Thursday, July 30, 2009

Is Wall Street optimism over reaching rational expectations?

PIMCO's Bill Gross argues that median GDP and capital stock returns have been based on 5% PA whereas the government policy efforts to re-inflate the economy have hidden costs and restraints that will reduce median GDP and capital stock returns to 3% PA. This means a new period of sluggish growth and high unemployment where people will have less disposable income.

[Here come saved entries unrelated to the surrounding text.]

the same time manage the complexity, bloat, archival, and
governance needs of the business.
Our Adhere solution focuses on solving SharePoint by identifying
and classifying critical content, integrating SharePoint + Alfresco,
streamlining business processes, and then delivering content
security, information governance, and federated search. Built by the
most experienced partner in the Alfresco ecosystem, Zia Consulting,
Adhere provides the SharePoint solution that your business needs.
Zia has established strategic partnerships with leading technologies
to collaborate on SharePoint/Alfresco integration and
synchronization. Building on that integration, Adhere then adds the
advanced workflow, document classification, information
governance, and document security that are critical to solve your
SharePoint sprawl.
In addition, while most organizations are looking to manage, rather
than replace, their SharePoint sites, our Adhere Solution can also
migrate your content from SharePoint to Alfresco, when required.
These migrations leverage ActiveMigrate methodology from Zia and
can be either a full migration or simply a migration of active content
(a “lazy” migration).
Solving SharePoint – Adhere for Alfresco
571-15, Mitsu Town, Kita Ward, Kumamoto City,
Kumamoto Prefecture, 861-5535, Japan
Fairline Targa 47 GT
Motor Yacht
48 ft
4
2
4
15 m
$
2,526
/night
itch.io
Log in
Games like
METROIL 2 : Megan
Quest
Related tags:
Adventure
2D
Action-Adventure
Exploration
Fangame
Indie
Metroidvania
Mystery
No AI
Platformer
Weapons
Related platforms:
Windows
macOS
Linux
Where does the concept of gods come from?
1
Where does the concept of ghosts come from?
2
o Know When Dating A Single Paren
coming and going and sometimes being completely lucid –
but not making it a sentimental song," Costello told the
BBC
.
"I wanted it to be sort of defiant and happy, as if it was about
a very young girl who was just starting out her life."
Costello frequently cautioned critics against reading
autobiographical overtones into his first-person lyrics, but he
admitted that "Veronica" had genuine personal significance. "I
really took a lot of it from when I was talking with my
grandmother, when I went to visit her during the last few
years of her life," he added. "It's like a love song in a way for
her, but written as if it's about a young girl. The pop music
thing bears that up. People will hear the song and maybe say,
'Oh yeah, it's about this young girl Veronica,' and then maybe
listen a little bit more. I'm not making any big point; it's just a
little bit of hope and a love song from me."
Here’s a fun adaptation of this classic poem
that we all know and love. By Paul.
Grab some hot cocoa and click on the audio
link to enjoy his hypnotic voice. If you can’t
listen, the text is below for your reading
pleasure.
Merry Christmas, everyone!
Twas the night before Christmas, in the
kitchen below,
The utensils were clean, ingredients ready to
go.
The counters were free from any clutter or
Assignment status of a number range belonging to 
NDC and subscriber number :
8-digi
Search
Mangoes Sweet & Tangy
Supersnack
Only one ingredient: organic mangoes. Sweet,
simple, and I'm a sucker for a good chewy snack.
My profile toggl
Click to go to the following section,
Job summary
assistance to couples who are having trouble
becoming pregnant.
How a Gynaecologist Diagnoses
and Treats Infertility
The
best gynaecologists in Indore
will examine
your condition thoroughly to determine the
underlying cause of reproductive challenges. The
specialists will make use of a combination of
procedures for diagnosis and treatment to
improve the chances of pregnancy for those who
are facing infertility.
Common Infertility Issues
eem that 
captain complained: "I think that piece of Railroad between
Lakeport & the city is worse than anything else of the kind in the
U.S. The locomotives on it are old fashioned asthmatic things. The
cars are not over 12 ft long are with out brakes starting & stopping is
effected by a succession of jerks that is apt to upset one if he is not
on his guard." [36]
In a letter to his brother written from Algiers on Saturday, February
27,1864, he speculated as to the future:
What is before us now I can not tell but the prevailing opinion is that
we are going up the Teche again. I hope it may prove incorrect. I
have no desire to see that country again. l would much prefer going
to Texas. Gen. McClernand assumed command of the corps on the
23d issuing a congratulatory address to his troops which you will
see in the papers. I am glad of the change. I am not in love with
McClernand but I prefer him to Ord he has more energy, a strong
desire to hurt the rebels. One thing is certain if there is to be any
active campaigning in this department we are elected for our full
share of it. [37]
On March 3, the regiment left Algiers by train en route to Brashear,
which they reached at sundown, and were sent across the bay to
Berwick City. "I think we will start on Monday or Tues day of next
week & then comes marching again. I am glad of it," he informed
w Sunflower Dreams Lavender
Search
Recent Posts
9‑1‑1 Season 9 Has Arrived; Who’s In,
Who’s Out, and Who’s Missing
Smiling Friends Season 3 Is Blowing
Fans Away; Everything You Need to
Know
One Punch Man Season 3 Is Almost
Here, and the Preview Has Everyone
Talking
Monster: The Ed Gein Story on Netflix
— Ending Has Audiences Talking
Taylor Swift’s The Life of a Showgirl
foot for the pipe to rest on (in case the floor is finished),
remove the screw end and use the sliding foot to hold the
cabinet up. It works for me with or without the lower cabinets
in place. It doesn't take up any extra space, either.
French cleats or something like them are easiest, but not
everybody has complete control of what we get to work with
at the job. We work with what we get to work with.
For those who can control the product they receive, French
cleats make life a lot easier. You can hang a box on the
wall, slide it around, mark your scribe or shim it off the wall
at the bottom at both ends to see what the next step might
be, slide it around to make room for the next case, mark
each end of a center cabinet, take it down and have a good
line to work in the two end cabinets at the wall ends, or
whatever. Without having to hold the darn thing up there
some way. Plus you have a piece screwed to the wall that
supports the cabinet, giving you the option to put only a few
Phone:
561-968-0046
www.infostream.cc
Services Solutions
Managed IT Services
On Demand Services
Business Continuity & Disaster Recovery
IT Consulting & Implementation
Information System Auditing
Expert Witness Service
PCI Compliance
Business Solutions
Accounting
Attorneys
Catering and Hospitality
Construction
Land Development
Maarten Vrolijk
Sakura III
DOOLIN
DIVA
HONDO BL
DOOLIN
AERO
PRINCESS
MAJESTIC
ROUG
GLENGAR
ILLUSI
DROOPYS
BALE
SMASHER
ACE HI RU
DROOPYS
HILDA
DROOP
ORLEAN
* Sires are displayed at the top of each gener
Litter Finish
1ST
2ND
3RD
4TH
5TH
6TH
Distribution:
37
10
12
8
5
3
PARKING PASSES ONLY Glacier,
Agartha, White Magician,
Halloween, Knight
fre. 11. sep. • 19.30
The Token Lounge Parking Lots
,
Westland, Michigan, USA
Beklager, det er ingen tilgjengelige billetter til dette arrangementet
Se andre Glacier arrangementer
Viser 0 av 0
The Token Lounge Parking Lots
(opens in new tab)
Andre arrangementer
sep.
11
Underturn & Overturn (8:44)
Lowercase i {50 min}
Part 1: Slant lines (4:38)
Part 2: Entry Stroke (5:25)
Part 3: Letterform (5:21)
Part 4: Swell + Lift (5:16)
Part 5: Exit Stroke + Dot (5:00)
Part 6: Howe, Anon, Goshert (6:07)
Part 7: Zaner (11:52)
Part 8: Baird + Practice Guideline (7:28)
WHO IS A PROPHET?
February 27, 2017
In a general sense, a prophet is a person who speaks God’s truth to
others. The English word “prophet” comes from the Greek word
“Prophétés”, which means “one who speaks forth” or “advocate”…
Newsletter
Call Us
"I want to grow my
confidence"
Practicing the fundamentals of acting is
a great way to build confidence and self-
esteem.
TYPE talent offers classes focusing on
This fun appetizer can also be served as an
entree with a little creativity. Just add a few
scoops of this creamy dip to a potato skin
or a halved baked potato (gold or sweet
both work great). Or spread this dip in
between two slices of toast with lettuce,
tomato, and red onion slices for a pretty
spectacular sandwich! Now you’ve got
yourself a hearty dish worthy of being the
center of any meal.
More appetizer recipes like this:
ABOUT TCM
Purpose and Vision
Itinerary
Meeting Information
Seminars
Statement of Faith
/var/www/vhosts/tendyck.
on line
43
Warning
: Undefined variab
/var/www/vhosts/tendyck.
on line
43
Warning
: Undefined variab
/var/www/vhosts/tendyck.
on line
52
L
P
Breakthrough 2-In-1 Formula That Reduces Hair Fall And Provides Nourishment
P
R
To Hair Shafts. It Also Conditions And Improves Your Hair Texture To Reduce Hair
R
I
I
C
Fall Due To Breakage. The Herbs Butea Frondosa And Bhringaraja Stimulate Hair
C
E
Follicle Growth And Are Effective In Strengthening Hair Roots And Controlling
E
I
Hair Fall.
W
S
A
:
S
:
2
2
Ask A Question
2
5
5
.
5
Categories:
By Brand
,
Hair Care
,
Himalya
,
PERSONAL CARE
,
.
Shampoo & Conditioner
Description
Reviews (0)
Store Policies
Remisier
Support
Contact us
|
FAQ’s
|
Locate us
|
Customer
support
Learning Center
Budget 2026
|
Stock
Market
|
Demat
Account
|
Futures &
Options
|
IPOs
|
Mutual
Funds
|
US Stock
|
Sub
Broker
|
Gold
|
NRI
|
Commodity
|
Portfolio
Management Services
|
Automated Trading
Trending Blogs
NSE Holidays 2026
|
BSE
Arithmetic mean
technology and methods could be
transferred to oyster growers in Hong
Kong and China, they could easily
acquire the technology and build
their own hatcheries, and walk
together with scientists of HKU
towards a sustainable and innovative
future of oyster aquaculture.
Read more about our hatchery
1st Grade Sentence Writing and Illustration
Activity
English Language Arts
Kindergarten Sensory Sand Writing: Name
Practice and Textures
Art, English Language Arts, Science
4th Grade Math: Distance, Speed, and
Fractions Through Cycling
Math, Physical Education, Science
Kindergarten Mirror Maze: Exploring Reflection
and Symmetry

I have argued in the past that we risk a period of prolonged sluggish growth with high levels of public debt that become a permanent drag on the US economy. The major ideological battle of the new Obama administration is over ultimate control of the US economy between government and the private sector. President Obama is committed to government control as the superior solution. I believe that these policies will result in a poorer country than Americans have been accustomed in the past with lower competitiveness in global markets.

The stimulus plan is based largely on government programs. Efforts to promote 'Cap and Trade' policies and universal Health Care represent the transfer of an increasing share of the US economy to the US government. Already a large share of the banking industry and the US auto industry has been transferred to the government. The FED has a vastly expanded balance sheet.

All these programs are rife with hidden costs and restraints. Further the expansion of US sovereign debt has been substantial. There are rising risks in currency devaluation and higher interest rate exposure. Little has been done to address the problems of over-leveraging . There is no additional resources to assist the underlying goods and services economy.

As Mr. Gross puts it:

"Investment conclusions? A 3% nominal GDP “new normal” means lower profit growth, permanently higher unemployment, capped consumer spending growth rates and an increasing involvement of the government sector, which substantially changes the character of the American capitalistic model. High risk bonds, commercial real estate, and even lower quality municipal bonds may suffer more than cyclical defaults if not government supported. Stock P/Es will rest at lower historical norms, and higher stock prices will ultimately depend on tangible earnings growth in the form of increased dividends, not green shoots hope. An investor should remember that a journey to 3% nominal GDP means default/haircuts for assets on the upper end of the risk spectrum, as well as extremely low yielding returns for government and government-guaranteed assets at the bottom end.

A corollary of this is that the US financial sector is far larger than warranted and needs considerable downsizing.